I recently purchased a Kubota RTV 1100 with a cab on it for use around my 7 acres as well as for hunting. However, I am in the snow removal business as well and am thinking about putting a 6'6" Boss V-Blade on it. My questions are:

1. Are they good machines with this kind of set-up for small drive thrus, sidewalks, and driveways?

2. Will they push large amounts of snow?

3. Has anyone had problems with corrosion on their machine using it for plowing?

4. Do I need to put any additional suspension on my machine after adding the plow to haul it around?

Any other thoughts or advice on this kind of set-up? Pros vs. Cons?

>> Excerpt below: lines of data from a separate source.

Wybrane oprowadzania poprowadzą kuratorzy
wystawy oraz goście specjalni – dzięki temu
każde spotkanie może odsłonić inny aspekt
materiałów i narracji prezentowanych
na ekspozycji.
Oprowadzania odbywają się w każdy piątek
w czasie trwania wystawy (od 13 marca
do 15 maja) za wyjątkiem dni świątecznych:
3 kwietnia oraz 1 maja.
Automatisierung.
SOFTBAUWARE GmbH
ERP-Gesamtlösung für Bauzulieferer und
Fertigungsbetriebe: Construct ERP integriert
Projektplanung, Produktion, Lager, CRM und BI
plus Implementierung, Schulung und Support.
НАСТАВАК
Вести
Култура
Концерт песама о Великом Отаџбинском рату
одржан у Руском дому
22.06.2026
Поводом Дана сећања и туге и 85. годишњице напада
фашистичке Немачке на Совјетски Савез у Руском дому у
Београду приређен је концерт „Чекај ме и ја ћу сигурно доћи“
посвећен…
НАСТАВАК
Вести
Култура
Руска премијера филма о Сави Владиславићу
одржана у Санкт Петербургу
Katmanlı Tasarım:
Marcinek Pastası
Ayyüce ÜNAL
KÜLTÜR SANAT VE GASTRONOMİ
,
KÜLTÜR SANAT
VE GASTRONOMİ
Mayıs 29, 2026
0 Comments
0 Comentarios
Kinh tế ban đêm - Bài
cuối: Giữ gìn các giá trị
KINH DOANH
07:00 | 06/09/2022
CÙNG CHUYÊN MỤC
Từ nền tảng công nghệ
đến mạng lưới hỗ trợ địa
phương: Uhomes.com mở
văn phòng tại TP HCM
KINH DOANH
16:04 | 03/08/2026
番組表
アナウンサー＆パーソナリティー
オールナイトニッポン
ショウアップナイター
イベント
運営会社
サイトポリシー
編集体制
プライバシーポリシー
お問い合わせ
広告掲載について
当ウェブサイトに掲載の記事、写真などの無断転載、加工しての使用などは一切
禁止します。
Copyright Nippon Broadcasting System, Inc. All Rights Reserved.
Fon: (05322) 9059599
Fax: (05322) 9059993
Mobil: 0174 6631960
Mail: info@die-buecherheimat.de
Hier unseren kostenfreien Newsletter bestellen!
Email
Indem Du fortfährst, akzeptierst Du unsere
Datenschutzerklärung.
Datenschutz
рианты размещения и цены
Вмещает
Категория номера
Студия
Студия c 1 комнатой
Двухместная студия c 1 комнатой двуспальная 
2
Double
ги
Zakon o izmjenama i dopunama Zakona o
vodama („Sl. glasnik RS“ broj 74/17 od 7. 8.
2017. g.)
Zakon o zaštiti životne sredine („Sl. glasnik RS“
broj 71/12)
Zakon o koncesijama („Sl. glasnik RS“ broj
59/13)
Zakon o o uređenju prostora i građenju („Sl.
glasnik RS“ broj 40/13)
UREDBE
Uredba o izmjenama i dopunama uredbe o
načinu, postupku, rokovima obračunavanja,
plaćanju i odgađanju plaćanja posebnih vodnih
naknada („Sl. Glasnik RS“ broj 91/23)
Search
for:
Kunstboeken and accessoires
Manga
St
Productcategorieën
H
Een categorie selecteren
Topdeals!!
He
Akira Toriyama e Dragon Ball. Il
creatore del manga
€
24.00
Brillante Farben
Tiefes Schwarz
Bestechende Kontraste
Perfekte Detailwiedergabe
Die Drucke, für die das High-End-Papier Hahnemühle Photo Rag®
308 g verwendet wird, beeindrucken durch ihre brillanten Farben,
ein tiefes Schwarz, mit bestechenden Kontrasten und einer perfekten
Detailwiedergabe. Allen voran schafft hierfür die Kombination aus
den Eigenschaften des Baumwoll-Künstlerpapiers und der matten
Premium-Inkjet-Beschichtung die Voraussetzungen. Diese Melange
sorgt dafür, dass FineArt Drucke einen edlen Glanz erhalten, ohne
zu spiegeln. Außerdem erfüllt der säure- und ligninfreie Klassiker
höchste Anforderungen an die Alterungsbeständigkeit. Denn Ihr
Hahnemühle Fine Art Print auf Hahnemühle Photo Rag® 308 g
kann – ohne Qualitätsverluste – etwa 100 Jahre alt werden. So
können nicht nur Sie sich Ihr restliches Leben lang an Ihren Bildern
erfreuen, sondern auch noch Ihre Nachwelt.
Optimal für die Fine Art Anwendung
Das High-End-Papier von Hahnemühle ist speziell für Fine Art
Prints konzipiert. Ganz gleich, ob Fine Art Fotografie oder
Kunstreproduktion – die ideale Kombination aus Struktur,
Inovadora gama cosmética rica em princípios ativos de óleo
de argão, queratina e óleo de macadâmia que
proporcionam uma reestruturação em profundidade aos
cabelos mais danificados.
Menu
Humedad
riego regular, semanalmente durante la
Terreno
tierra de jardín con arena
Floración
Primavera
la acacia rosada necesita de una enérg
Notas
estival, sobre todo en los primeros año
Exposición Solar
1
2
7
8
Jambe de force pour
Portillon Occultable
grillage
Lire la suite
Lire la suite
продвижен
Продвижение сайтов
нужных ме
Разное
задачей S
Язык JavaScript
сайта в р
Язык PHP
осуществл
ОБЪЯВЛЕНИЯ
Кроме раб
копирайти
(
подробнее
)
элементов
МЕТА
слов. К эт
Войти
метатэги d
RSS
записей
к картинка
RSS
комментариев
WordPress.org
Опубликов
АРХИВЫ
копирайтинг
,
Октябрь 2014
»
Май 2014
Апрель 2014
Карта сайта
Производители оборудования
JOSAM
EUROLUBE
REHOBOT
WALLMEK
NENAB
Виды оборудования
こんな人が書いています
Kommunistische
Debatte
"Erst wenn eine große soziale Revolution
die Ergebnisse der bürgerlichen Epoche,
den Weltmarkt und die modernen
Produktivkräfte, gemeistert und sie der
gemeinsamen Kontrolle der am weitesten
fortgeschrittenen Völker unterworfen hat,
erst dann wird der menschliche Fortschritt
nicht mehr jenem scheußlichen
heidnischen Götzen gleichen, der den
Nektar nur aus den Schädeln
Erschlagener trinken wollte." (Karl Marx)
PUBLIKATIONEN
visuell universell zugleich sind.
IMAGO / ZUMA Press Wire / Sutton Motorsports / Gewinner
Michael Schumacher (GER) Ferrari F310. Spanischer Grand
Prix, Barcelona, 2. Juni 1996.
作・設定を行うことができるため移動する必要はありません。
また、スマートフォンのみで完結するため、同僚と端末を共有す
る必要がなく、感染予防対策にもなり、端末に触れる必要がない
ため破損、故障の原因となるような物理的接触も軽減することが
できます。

I am told that these Kubotas are the best UTV on the market if you are not looking for speed. I have certainly had fun with it so far for hunting and my 10 year old son loves to drive it as well.

Thanks for your help!


----------



## dfd9 (Aug 18, 2010)

1) They are darn near unstoppable. At least the 900's are. The 1100 should do just as well.
2) With some ballast, they will push a small hill.
3) Yes, but it is 7 years old, out just about every snowfall doing walks carrying either a sprayer or bagged salt, so it has been used hard.
4) You need to on the 900's, not sure about the 1100's. 

Good luck and post pics.


----------



## [email protected] (May 29, 2009)

Get the heavy duty front springs, you will want them. Our 900 is a beast plowing snow, 2 yrs ago during our blizzards it did a great job in 2+ ft of snow


----------



## SnowSon (Aug 31, 2010)

Hi Jim,
Where do you get the hevy duty front springs? Are they difficult to put on? Are they expensive?
Thanks!


----------



## XTROOPER (Jan 31, 2012)

I plow with a RTV 1100 and Blizzard plow. It works very well. I do put ballast in the rear. My question is how much weight should i put in the rear? I figured about the same weight as the weight of the plow. Does that sound about right. I have about 350 lbs. in the bed.

XTROOPER


----------



## hardwoodcd (Dec 29, 2010)

[email protected];1536127 said:


> Get the heavy duty front springs, you will want them. Our 900 is a beast plowing snow, 2 yrs ago during our blizzards it did a great job in 2+ ft of snow


I put heavy duty front springs on the front of my ranger. Its been a couple years ago but I think they were pretty affordable. You should really enjoy your set up. Just keep some ballast in the rear and you'll be fine.


----------